Zip Archive for key prefix with S3 Object Lambda
S3 Object Lambda allows you to run code when an object is requested from S3. You can return a transformed version of the actual file stored in the S3 bucket, or you can even return objects that do not exist in S3 and are dynamically created at request time. In this post I show how you can create a zip archive containing all files under a specific key prefix.
The code
This github repository contains a CDK project with an example stack you can deploy into your own account.
Implementation
At a high level, you will need the following
An S3 bucket
A standard S3 Access Point
An execution role for the Lambda function
The Lambda Function
An Object Lambda Access Point that will be using the standard S3 Access Point as the Supporting Access Point
I create the standard access point and name it deepdive-zip-archive-standard-access-point
The role of the Lambda function will need to have the permissions to do s3-object-lambda:WriteGetObjectResponse
so that it can write the response. Normally, that's all you need, because the function will receive an event with a field getObjectContext
containing an inputS3Url
that has embedded credentials to read the underlying object. However, in this case, we want to list the objects with the specific key prefix and read possibly more than one object. For that reason, we give the Lambda function read-only access to the bucket (via the supporting access point).
So the Lambda execution role will need the following policy (plus the AWSLambdaBasicExecutionRole
managed policy).
{
"Version": "2012-10-17",
"Statement": [
{
"Action": "s3-object-lambda:WriteGetObjectResponse",
"Resource": "*",
"Effect": "Allow"
},
{
"Action": [
"s3:List*",
"s3:Get*"
],
"Resource": [
"arn:aws:s3:<region>:<account-number>:accesspoint/deepdive-zip-archive-standard-access-point",
"arn:aws:s3:<region>:<account-number>:accesspoint/deepdive-zip-archive-standard-access-point/object/*"
],
"Effect": "Allow"
}
]
}
This is the Lambda function code itself:
import os
import boto3
import zipfile
from io import BytesIO
from urllib.parse import urlparse
ACCOUNT_ID = os.environ['ACCOUNT_ID']
ACCESS_POINT_ALIAS = os.environ['ACCESS_POINT_ALIAS']
s3_client = boto3.client('s3')
s3_resource = boto3.resource('s3')
s3_paginator = s3_client.get_paginator('list_objects')
def main(event, context):
object_get_context = event["getObjectContext"]
print(object_get_context)
request_route = object_get_context["outputRoute"]
request_token = object_get_context["outputToken"]
s3_url = object_get_context["inputS3Url"]
prefix = urlparse(s3_url).path[1:]
in_memory_zip = BytesIO()
with zipfile.ZipFile(in_memory_zip, mode='w', compression=zipfile.ZIP_DEFLATED) as zip:
page_iterator = s3_paginator.paginate(Bucket=ACCESS_POINT_ALIAS, Prefix=prefix)

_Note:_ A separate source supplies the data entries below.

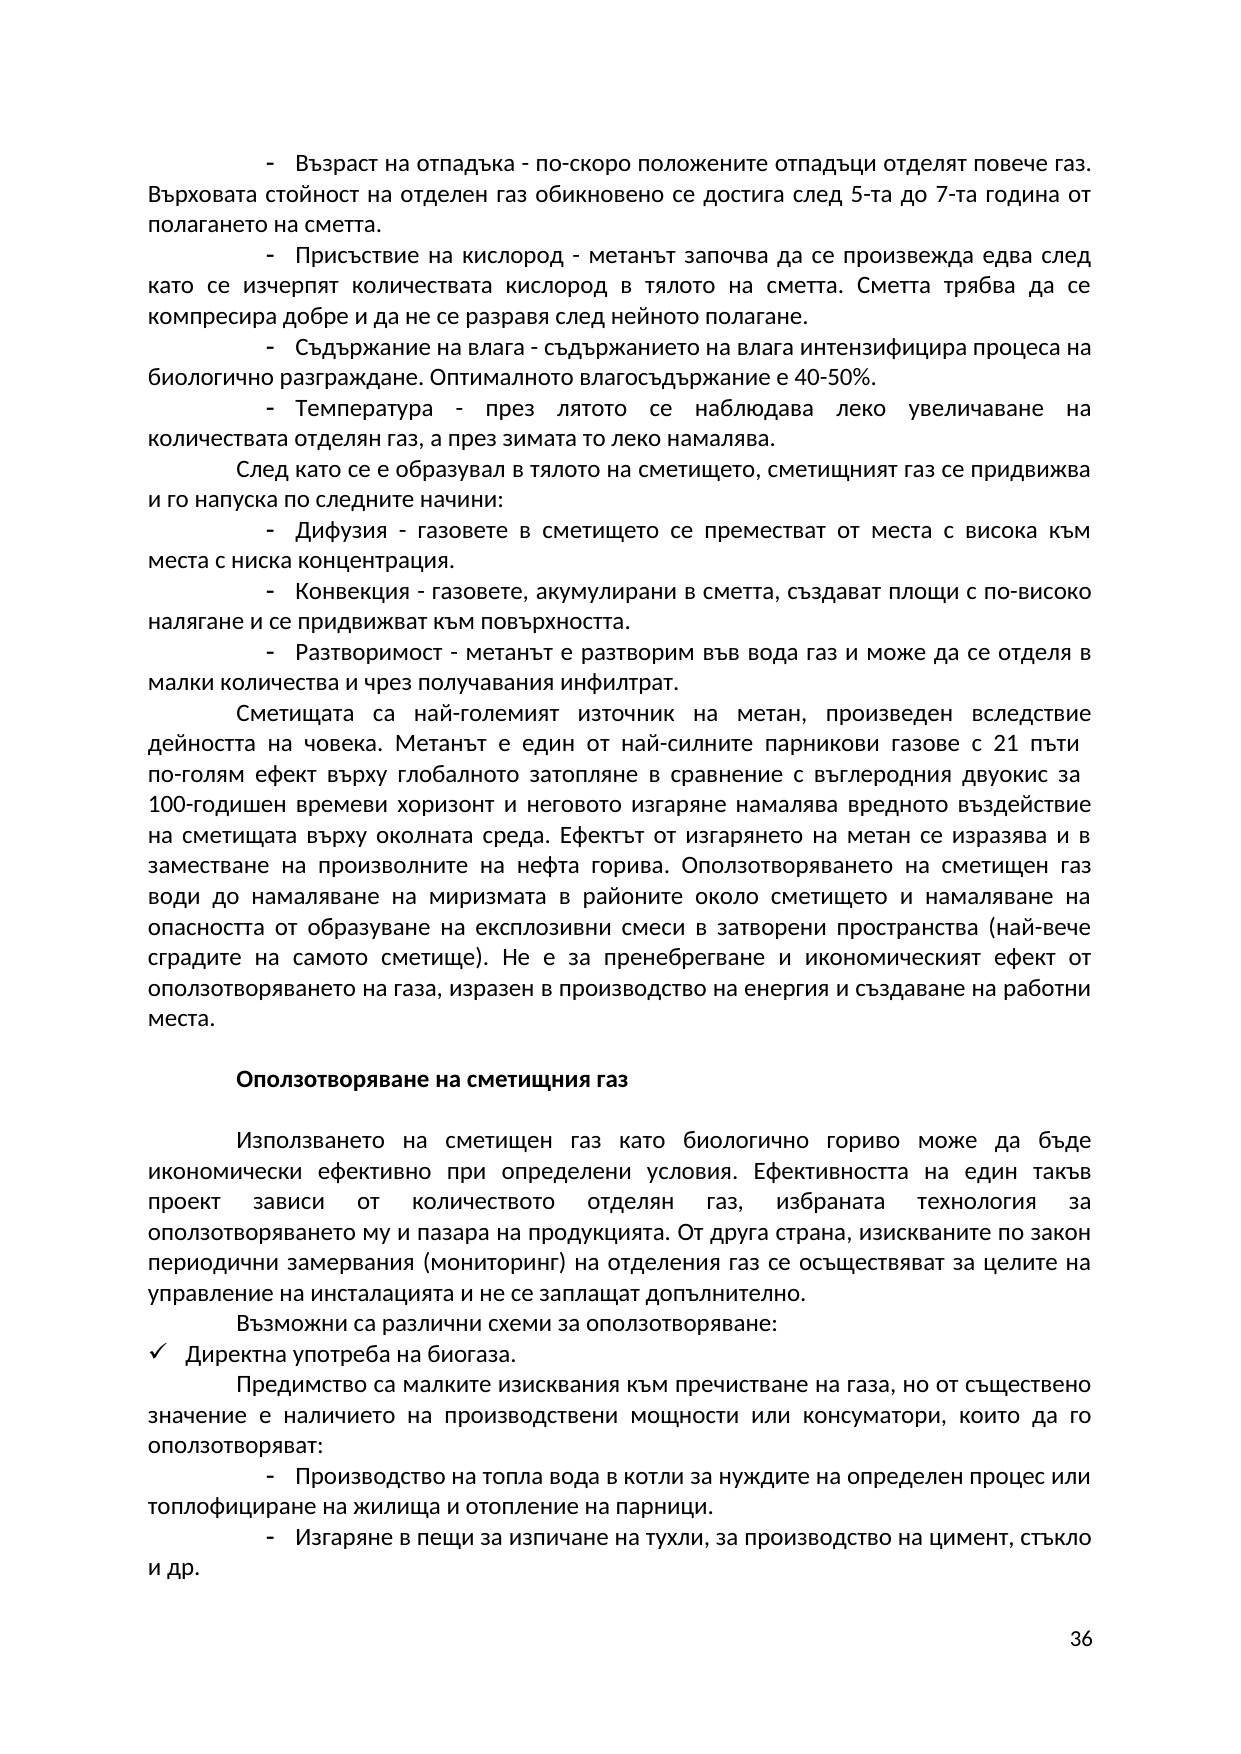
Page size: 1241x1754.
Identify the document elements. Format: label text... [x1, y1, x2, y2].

text Използването на сметищен газ като биологично гориво може да бъде икономически ефективно при определени условия. Ефективността на един такъв проект зависи от количеството отделян газ, избраната технология за оползотворяването му и пазара на продукцията. От друга страна, изискваните по закон периодични замервания (мониторинг) на отделения газ се осъществяват за целите на управление на инсталацията и не се заплащат допълнително. [148, 1124, 1093, 1307]
list Температура - през лятото се наблюдава леко увеличаване на количествата отделян газ, а през зимата то леко намалява. [148, 392, 1093, 453]
text Оползотворяване на сметищния газ [148, 1063, 1093, 1094]
list Изгаряне в пещи за изпичане на тухли, за производство на цимент, стъкло и др. [148, 1521, 1093, 1582]
list Разтворимост - метанът е разтворим във вода газ и може да се отделя в малки количества и чрез получавания инфилтрат. [148, 636, 1093, 697]
list Конвекция - газовете, акумулирани в сметта, създават площи с по-високо налягане и се придвижват към повърхността. [148, 575, 1093, 636]
text Сметищата са най-големият източник на метан, произведен вследствие дейността на човека. Метанът е един от най-силните парникови газове с 21 пъти по-голям ефект върху глобалното затопляне в сравнение с въглеродния двуокис за 100-годишен времеви хоризонт и неговото изгаряне намалява вредното въздействие на сметищата върху околната среда. Ефектът от изгарянето на метан се изразява и в заместване на произволните на нефта горива. Оползотворяването на сметищен газ води до намаляване на миризмата в районите около сметището и намаляване на опасността от образуване на експлозивни смеси в затворени пространства (най-вече сградите на самото сметище). Не е за пренебрегване и икономическият ефект от оползотворяването на газа, изразен в производство на енергия и създаване на работни места. [148, 697, 1093, 1033]
list Директна употреба на биогаза. [148, 1338, 1093, 1368]
text Предимство са малките изисквания към пречистване на газа, но от съществено значение е наличието на производствени мощности или консуматори, които да го оползотворяват: [148, 1368, 1093, 1460]
text След като се е образувал в тялото на сметището, сметищният газ се придвижва и го напуска по следните начини: [148, 453, 1093, 514]
list Възраст на отпадъка - по-скоро положените отпадъци отделят повече газ. Върховата стойност на отделен газ обикновено се достига след 5-та до 7-та година от полагането на сметта. [148, 148, 1093, 239]
list Дифузия - газовете в сметището се преместват от места с висока към места с ниска концентрация. [148, 514, 1093, 575]
list Производство на топла вода в котли за нуждите на определен процес или топлофициране на жилища и отопление на парници. [148, 1460, 1093, 1521]
list Присъствие на кислород - метанът започва да се произвежда едва след като се изчерпят количествата кислород в тялото на сметта. Сметта трябва да се компресира добре и да не се разравя след нейното полагане. [148, 239, 1093, 331]
text Възможни са различни схеми за оползотворяване: [148, 1307, 1093, 1338]
list Съдържание на влага - съдържанието на влага интензифицира процеса на биологично разграждане. Оптималното влагосъдържание е 40-50%. [148, 331, 1093, 392]
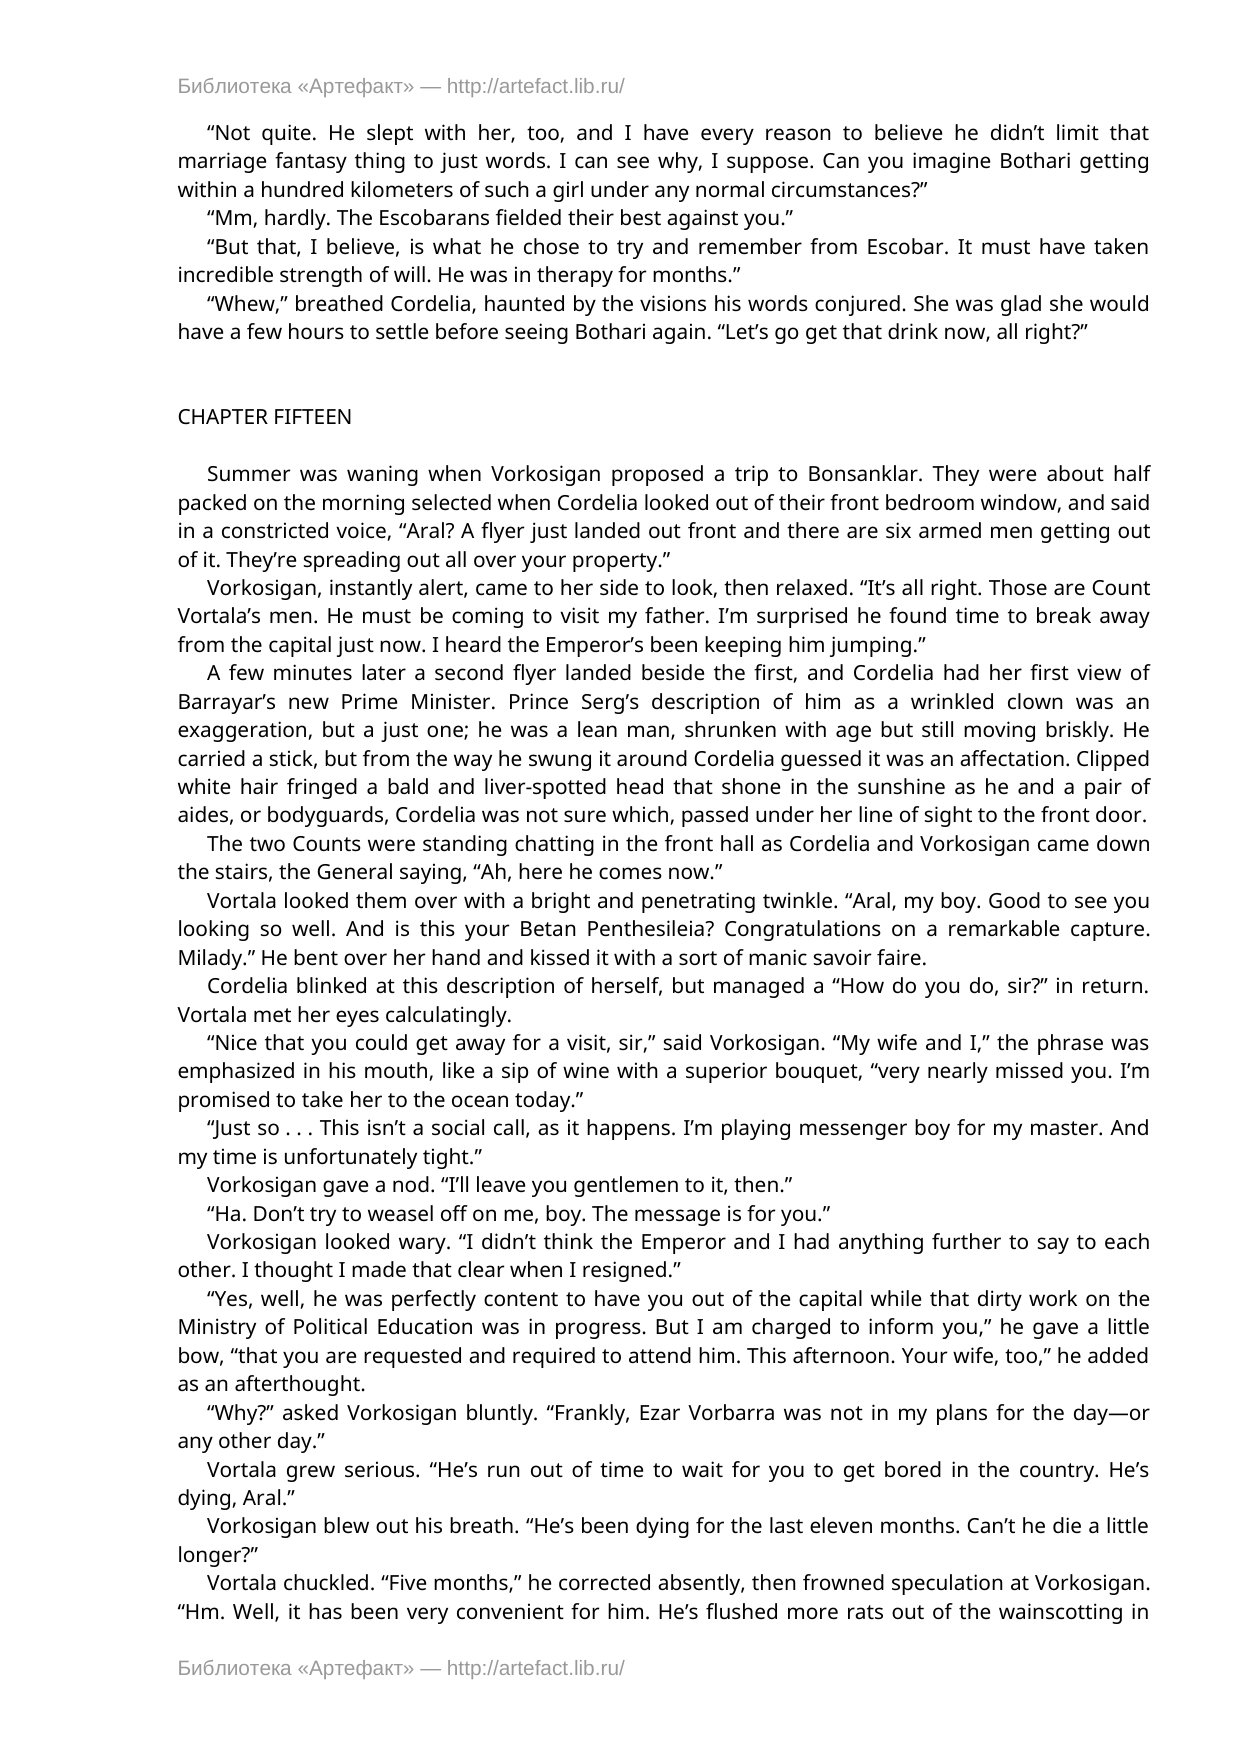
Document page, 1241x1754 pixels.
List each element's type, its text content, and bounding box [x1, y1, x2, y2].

for page in page_iterator:
if 'Contents' in page:
for entry in page['Contents']:
key = entry['Key']
body = s3_resource.Object(ACCESS_POINT_ALIAS, key).get()['Body'].read()
zip.writestr(key, body)
s3_client.write_get_object_response(
Body=in_memory_zip.getvalue(),
RequestRoute=request_route,
RequestToken=request_token)
return {'status_code': 200}
I am extracting the key of the requested object from inputS3Url
. This key is used as the key prefix. I list all objects starting with the given prefix, and then read them one by one adding them to a zip archive in memory. At the end, I write the zip file at the output route using the output token (both provided in the event passed into the lambda).
Once I have created the standard access point and the lambda function, I can create the S3 Object Lambda Access Point
Testing it
I have populated the underlying S3 bucket with some files within different prefixes.
Now, it is just a matter of requesting a prefix as if requesting the specific key from S3. I am using the AWS CLI for this, and to make it work, I need to use the full ARN of the Object Lambda Access Point as the bucket parameter.
aws s3api get-object --key 2020 --bucket arn:aws:s3-object-lambda:<region>:<account number>:accesspoint/deepdive-zip-archive-object-lambda 2020.zip
In this case, I request the key 2020
that does not exist. The lambda function zips all objects with key starting with that prefix and returns the archive.
Limitations
With the specific implementation, because I am creating the zip file in memory, I am limited by the 10GB memory limit of Lambda.
Conclusion
With S3 Object Lambda we can dynamically create S3 objects at request time and this allows us to create, for example, a ZIP archive with all objects under a specific key prefix.